• TASK REQUIREMENTS: Read the data, and whenever a line holds the word "Kharab", report that line.

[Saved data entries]

════════════════════

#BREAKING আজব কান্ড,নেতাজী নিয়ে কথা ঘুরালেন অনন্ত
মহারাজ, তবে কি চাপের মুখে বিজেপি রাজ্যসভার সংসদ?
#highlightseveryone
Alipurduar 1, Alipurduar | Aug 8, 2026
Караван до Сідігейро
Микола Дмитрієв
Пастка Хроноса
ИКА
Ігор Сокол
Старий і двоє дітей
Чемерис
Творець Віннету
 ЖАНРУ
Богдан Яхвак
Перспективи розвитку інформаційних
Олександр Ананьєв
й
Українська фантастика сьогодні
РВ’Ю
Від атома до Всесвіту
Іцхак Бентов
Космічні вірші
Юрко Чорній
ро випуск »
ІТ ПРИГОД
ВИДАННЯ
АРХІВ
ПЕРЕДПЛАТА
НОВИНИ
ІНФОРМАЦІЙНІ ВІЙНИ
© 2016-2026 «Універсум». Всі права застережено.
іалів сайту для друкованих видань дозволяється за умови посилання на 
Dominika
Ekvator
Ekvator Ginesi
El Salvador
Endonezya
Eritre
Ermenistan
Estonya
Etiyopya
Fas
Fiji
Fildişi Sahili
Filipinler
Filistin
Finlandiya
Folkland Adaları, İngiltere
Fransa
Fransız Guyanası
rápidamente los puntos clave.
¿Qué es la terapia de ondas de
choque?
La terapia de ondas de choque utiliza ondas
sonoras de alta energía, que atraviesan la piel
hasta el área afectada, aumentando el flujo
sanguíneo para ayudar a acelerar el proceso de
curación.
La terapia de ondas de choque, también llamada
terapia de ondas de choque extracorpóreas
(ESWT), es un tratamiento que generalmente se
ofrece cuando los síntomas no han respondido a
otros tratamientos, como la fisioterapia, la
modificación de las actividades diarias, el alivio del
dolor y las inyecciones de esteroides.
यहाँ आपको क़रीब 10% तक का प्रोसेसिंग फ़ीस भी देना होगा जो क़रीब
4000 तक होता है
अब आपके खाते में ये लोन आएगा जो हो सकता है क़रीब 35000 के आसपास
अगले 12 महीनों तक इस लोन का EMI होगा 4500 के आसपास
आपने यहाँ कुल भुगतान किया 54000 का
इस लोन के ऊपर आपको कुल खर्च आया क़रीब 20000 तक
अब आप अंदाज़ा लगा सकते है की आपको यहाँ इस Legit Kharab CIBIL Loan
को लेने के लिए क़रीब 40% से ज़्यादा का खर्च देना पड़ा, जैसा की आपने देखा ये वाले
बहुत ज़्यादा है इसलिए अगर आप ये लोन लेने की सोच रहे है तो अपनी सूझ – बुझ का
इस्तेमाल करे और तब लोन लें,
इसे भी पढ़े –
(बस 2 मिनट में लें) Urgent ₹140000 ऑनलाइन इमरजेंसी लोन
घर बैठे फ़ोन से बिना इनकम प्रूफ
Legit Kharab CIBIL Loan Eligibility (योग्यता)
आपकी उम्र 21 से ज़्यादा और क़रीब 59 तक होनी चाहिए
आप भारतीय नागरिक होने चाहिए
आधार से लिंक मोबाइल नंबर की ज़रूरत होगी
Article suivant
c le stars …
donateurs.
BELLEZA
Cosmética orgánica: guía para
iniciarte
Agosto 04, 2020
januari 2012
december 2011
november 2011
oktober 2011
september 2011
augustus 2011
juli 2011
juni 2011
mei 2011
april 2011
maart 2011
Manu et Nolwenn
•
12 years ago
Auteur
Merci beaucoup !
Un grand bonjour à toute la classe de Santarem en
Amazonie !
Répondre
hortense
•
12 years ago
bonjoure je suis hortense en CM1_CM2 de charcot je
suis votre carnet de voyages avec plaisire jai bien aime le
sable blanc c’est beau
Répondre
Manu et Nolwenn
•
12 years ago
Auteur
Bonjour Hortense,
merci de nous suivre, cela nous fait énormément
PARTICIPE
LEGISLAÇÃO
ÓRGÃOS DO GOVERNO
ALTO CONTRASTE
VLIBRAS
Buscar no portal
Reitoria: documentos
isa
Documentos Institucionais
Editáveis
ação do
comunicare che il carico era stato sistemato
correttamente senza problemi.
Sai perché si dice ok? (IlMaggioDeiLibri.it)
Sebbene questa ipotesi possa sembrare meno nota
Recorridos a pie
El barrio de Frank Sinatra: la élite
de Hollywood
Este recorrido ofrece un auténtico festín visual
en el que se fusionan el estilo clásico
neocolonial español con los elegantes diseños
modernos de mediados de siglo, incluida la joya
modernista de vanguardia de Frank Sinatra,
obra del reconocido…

════════════════════

• RESULT BELOW:
अब आप अंदाज़ा लगा सकते है की आपको यहाँ इस Legit Kharab CIBIL Loan
Legit Kharab CIBIL Loan Eligibility (योग्यता)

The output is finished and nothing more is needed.